What you will do:
If a line of the data below holds the word "classifiers", list it.

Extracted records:

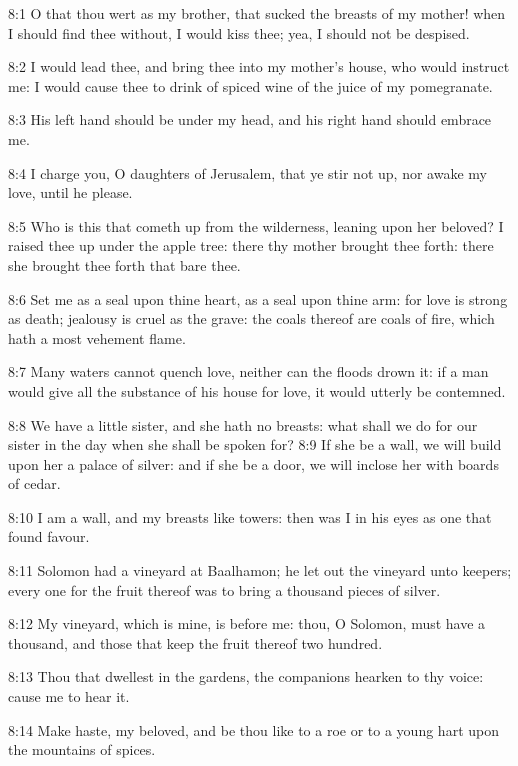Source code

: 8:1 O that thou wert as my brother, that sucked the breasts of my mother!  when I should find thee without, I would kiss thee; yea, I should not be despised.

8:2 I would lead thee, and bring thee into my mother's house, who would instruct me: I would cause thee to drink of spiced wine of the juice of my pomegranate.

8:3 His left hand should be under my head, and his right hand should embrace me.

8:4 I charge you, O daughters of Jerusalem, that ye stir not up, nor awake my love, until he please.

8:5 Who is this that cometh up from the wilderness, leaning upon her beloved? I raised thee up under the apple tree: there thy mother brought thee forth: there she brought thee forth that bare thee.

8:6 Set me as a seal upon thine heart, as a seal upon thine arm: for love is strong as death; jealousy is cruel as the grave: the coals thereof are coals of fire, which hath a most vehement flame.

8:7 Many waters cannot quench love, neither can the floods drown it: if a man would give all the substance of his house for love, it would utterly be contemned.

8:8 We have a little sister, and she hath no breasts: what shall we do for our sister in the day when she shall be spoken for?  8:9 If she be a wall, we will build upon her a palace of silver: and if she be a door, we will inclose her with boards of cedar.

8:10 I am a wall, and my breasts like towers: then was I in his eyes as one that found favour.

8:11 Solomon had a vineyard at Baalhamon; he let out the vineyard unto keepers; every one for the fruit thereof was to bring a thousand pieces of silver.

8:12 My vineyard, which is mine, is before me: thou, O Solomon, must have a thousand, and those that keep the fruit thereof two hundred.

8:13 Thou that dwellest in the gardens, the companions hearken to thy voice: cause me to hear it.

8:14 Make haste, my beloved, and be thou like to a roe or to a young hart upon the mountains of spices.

...

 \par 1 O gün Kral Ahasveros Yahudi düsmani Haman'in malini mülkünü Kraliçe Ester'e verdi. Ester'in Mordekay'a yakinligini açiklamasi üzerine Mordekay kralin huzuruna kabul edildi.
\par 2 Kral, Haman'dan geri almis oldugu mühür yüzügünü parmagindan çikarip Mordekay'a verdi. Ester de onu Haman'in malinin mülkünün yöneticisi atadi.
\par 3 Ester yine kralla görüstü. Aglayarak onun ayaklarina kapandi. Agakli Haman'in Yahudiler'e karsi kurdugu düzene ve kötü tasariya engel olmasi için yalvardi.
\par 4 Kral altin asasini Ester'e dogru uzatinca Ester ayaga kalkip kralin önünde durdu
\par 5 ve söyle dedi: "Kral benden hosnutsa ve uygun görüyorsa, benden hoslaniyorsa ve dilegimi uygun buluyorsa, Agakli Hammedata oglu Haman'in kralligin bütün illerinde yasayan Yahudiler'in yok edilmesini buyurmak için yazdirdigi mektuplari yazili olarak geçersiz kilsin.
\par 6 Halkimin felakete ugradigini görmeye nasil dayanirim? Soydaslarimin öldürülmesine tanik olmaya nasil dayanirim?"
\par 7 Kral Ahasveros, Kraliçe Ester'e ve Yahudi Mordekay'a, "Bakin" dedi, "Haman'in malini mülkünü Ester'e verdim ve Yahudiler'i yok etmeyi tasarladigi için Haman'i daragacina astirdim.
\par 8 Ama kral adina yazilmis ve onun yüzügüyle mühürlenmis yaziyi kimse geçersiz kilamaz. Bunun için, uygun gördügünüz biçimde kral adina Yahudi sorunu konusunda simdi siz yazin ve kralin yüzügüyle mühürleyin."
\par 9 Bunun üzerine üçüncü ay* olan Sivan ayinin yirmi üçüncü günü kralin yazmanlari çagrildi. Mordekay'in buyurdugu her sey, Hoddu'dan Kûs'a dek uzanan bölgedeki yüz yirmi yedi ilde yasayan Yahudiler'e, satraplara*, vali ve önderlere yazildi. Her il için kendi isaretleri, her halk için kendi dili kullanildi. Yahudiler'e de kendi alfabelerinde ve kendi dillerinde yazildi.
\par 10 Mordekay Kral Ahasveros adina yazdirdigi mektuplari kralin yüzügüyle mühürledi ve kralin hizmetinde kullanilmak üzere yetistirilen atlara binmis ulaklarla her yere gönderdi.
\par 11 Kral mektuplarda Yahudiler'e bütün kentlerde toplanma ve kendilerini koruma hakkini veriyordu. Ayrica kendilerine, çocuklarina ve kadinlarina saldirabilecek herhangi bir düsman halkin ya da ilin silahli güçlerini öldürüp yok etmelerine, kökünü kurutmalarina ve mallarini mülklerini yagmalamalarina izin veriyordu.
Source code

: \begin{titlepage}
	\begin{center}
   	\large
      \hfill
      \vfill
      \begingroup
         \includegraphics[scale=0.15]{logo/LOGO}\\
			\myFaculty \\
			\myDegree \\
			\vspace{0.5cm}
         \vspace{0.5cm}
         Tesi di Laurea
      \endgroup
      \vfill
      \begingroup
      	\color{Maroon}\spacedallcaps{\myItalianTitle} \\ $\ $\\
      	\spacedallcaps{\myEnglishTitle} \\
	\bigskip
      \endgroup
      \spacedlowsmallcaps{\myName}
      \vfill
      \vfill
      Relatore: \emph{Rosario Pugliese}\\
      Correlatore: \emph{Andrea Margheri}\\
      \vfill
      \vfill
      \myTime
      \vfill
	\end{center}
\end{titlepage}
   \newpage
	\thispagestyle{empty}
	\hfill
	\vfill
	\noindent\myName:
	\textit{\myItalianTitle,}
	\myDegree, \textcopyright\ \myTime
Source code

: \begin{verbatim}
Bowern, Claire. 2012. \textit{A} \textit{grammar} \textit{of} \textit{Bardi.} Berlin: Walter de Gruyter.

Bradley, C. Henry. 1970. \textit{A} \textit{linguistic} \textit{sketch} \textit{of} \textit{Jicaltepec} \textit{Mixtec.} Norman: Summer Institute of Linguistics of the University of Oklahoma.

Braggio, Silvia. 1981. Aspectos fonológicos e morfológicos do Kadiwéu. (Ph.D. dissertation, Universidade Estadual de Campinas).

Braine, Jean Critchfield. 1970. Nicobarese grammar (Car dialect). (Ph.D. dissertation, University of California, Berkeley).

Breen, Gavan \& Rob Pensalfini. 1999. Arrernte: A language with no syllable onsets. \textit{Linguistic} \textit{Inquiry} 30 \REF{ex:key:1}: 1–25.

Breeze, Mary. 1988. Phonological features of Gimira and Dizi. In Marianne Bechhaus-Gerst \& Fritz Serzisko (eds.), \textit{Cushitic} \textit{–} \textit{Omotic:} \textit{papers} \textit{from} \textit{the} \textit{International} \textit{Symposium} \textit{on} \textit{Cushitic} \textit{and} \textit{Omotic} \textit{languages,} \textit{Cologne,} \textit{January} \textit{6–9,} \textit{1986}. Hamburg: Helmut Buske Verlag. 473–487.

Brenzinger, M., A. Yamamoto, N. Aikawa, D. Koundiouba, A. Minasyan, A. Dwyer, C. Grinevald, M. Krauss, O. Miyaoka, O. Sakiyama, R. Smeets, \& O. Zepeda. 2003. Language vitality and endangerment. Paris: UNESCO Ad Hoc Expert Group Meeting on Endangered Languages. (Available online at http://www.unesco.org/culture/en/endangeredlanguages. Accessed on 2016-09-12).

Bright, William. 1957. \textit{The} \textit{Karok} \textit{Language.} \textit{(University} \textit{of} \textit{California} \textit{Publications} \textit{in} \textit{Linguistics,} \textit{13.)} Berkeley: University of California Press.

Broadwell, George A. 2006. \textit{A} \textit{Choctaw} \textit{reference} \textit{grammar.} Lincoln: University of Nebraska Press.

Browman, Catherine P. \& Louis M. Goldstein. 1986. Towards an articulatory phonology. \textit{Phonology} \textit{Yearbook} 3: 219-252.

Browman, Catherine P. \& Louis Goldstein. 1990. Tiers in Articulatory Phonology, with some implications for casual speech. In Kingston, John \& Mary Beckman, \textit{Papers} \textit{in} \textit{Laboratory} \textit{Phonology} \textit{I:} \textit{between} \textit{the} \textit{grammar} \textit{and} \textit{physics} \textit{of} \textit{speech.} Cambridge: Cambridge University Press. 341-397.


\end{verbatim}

==

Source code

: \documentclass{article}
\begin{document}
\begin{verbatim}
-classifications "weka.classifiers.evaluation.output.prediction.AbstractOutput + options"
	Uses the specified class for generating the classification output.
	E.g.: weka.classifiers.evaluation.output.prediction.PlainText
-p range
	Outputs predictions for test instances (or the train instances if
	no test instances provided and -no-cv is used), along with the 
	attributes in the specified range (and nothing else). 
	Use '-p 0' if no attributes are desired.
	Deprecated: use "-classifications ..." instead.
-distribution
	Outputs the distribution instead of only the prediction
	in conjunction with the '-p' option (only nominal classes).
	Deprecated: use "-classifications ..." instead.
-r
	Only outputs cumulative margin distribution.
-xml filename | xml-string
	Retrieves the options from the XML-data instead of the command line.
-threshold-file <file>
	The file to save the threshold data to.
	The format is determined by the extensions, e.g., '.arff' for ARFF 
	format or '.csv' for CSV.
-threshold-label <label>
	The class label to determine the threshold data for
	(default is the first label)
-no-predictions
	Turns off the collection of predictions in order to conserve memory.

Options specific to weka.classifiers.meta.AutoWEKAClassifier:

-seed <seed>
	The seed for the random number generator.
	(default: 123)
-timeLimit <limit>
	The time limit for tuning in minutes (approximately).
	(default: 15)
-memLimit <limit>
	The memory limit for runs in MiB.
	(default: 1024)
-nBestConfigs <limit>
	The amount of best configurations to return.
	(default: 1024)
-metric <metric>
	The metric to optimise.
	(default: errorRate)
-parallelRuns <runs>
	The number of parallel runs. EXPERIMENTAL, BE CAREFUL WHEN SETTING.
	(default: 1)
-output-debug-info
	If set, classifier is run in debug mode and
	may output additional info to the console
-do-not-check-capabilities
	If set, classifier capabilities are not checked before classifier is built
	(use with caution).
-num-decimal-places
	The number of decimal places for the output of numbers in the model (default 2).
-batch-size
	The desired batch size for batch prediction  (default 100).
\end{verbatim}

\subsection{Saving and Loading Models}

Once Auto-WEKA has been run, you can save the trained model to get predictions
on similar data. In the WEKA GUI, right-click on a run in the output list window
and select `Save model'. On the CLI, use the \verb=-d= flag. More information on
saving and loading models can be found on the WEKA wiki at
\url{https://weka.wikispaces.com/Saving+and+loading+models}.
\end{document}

Solution:
-classifications "weka.classifiers.evaluation.output.prediction.AbstractOutput + options"
	E.g.: weka.classifiers.evaluation.output.prediction.PlainText
Options specific to weka.classifiers.meta.AutoWEKAClassifier:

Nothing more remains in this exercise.